• **Supplied passage**:
-- BEGIN --

Long-Term Incentive Compensation

        The Committee endorses the view that equity ownership of the Company aligns management's and unitholders' interests and thereby enhances unitholders' value. The equity component of long-term incentive compensation includes unit options, appreciation rights, restricted units, unit rights and bonuses paid in Partnership units (described above) under the Company's: (a) 1995 Option/Award Plan and (b) 2002 Equity Compensation Plan (which was approved by the Board of Directors in 2002 and which supersedes the 1995 Plan). Option awards are generally made at mid-year to key management personnel who are in positions to make substantial contributions to the long-term success of the Company. These awards vest and are expected to grow in value over time and for that reason represent compensation which is attributable to service over a period of up to ten years. This focuses attention on managing the Company from the perspective of an owner with an equity stake in the business.

-- END --

[Stored entries]
-- BEGIN --

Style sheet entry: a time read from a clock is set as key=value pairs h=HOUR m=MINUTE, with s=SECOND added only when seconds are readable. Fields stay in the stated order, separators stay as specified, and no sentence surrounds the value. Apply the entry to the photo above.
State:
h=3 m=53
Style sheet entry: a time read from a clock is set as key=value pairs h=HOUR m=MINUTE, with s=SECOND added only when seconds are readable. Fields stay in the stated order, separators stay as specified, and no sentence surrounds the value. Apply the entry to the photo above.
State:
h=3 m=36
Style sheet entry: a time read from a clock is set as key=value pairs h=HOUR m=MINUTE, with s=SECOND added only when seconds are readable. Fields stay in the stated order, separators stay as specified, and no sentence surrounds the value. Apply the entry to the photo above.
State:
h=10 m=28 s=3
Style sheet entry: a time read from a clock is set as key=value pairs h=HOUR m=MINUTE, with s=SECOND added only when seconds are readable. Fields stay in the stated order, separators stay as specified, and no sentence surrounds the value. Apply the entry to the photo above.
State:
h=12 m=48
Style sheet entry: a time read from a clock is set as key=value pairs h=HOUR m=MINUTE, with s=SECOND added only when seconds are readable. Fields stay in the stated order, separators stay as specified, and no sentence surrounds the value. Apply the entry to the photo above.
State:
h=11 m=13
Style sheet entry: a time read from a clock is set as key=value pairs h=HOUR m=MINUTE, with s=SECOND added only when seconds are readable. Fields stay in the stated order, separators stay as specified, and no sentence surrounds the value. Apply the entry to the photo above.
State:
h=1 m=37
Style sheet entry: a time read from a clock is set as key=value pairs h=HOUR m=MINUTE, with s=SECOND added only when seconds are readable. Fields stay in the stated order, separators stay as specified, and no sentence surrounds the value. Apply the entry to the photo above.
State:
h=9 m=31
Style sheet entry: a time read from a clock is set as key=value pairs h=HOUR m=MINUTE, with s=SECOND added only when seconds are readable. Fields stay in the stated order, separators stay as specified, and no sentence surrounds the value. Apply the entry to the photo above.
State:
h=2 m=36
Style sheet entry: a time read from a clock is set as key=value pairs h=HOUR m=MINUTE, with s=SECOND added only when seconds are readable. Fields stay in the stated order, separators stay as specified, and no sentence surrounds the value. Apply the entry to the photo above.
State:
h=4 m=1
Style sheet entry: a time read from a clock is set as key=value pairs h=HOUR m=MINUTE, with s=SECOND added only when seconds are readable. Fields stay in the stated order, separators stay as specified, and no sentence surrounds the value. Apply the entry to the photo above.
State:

-- END --

• **Brief 1**: List every form that the long-term incentive compensation passage says the equity component includes.
• **Brief 2**: Turn the time reading listing into a JSON list of strings, one string per line and blank lines omitted. Start at its first line and end at the line containing "h=10 m=28 s=3", including both.

• **Full response 1**:
- unit options
- appreciation rights
- restricted units
- unit rights
- bonuses paid in Partnership units

• **Full response 2**:
[
  "Style sheet entry: a time read from a clock is set as key=value pairs h=HOUR m=MINUTE, with s=SECOND added only when seconds are readable. Fields stay in the stated order, separators stay as specified, and no sentence surrounds the value. Apply the entry to the photo above.",
  "State:",
  "h=3 m=53",
  "Style sheet entry: a time read from a clock is set as key=value pairs h=HOUR m=MINUTE, with s=SECOND added only when seconds are readable. Fields stay in the stated order, separators stay as specified, and no sentence surrounds the value. Apply the entry to the photo above.",
  "State:",
  "h=3 m=36",
  "Style sheet entry: a time read from a clock is set as key=value pairs h=HOUR m=MINUTE, with s=SECOND added only when seconds are readable. Fields stay in the stated order, separators stay as specified, and no sentence surrounds the value. Apply the entry to the photo above.",
  "State:",
  "h=10 m=28 s=3"
]